*Records shown*:
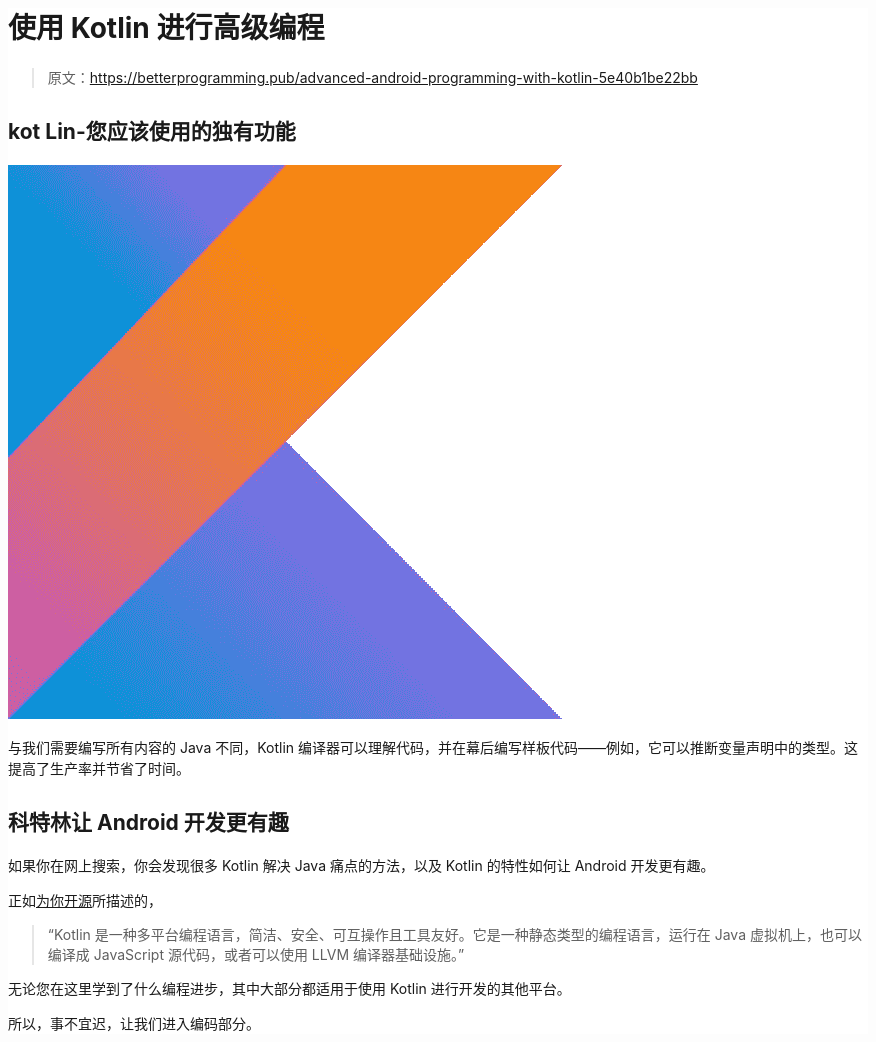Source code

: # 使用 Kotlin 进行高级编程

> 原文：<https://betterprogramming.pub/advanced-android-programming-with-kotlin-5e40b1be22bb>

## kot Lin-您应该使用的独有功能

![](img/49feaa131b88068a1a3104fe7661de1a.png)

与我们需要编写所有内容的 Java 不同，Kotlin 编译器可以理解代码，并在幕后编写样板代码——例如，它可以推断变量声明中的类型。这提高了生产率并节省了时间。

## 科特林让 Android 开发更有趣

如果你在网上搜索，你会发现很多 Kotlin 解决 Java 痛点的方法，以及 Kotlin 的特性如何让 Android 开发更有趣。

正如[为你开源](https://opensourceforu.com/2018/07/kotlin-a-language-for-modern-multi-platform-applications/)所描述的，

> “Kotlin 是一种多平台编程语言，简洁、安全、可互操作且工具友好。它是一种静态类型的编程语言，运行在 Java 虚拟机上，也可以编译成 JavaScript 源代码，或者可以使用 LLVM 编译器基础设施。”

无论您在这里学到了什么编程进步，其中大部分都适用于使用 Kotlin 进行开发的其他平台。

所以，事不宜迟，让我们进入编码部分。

*Activity*:
All lines above between those holding "## 科特林让 Android 开发更有趣" and "正如[为你开源](https", inclusive, must be set down unchanged, and no other line may be included.

*Expected answer*:
## 科特林让 Android 开发更有趣

如果你在网上搜索，你会发现很多 Kotlin 解决 Java 痛点的方法，以及 Kotlin 的特性如何让 Android 开发更有趣。

正如[为你开源](https://opensourceforu.com/2018/07/kotlin-a-language-for-modern-multi-platform-applications/)所描述的，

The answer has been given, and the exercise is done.